Reading text:
╔══

People's Progressive Convention

In 1992, a "call" went out to leftist radicals and communist revolutionaries of various orientations to hold a national People's Progressive Convention in Ypsilanti, Michigan, August 21-23, 1992.

Endorsers included Rosie Mendez - National Congress for Puerto Rican Rights.

NeighborWorks America event


November 25, 2009, at a press conference in Chinatown, Asian Americans for Equality, announced it has become a charter member of NeighborWorks America. A non-profit created by Congress. NeighborWorks provides financial support and training for community-driven revitalization projects. As a start, AAFE was presented with a check for nearly a a quarter of a million dollars. On hand to celebrate the occasion, a wide range of elected officials. Among them: Assembly Speaker Sheldon Silver, Rep. Nydia Velazquez, State Sen. Daniel Squadron, Assembly member Grace Meng and City Councilmember Rosie Mendez. Margaret Chin, District 1's new City councilmember and a former AAFE executive was there, as well. [1]

"Stop the Violence" rally


On January 31, 2013, Rosie Mendez, addressed a "Stop the Violence" rally supported by Asian Americans for Equality, and several other radical, and community groups.

They included;

Co-patrocinadores: All the Way E 4th St Block Association, Art Loisaida Foundation, Asian Americans for Equality, Baruch Houses Resident Association, Chinese Chamber of Commerce of New York, Chinatown Partnership, Coalition for a District Alternative , Community Education Council 1, Compos Plaza Resident Association, East Village Community Coalition, Educational Alliance, Fourth Arts Block, Loisaida United Neighborhood Gardens, Lower East Side Business Improvement District, Lower East Side Girls Club, PSA 4 Community Council, Rutgers Houses Resident Association, Smith Houses Resident Association, Two Bridges Houses Resident Association, Wald Houses Resident Association, 7th Precinct Community Council.

Founding member New York City Council Progressive Caucus

Founding members of the New York City Council Progressive Caucus, March 2010.[2]

Left Forum 2015

Transforming Community and Labor Organizing into Electoral Victory at the Left Forum, 5/30/15, was a panel sponsored by Committees of Correspondence for Democracy and Socialism, at Left Forum 2015.

╚══

Supplied data:

╔══

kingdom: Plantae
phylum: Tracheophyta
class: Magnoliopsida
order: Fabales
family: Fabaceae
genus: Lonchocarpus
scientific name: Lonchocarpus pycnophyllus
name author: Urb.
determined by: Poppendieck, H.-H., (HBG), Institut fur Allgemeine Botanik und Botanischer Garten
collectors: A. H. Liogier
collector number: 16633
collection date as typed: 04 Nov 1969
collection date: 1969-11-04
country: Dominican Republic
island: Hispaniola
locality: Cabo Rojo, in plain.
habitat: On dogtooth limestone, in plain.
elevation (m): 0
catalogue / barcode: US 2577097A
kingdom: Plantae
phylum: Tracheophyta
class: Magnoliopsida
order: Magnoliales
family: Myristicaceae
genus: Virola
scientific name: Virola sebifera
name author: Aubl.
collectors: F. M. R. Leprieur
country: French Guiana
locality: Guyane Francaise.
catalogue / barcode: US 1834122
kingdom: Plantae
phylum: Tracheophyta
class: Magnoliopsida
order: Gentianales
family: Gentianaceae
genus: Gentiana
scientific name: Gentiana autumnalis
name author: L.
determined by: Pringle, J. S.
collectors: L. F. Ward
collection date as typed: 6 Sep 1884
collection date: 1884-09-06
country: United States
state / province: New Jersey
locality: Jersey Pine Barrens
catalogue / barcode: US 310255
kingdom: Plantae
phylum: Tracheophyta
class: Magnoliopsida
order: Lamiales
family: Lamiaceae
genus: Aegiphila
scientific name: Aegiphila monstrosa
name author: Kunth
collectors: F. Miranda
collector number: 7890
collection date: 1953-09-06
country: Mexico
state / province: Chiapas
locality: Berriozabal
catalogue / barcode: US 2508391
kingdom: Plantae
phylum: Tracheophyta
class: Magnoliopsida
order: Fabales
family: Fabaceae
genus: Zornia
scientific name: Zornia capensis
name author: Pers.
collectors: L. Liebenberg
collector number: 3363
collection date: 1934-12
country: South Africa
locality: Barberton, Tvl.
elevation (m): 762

╚══

Exercise tasks:
[a] In the text about Rosie Mendez, where and on what dates was the People's Progressive Convention to be held?
[b] Continue the text about Rosie Mendez from its last sentence.
The records are separate material from the text about Rosie Mendez.

Answers:
[a] Ypsilanti, Michigan, August 21-23, 1992.

[b]
Participants were NYC Councilmember Rosie Mendez, Andrea Miller of People Demanding Action, Ethan Young of Portside and Left Labor Project, Paul Krehbiel of CCDS in Los Angeles and trade union activist, and Pat Fry, CCDS Co-Chair.[4]

New York City Councilmember Rosie Mendez described how she was elected through the efforts of the Coalition for a District Alternative (CODA), the community based activist organization that has elected progressives to the City Council for the last two decades. Members of Committees of Correspondence for Democracy and Socialism have been activists of CODA since its founding in the early 1990s. Mendez is co-chair of the City Council’s Black, Latino, Asian caucus and one of 6 members of the LGBT caucus. CODA asked Mendez to run for the Council seat 10 years ago when she was a tenant organizer and involved in the many housing struggles that CODA helped to build. On City Council, Mendez has been a staunch supporter of public and affordable housing as well as fighting against the police “stop and frisk” policies, racial profiling and an advocate for an independent Inspector General within the NYPD to review police practices.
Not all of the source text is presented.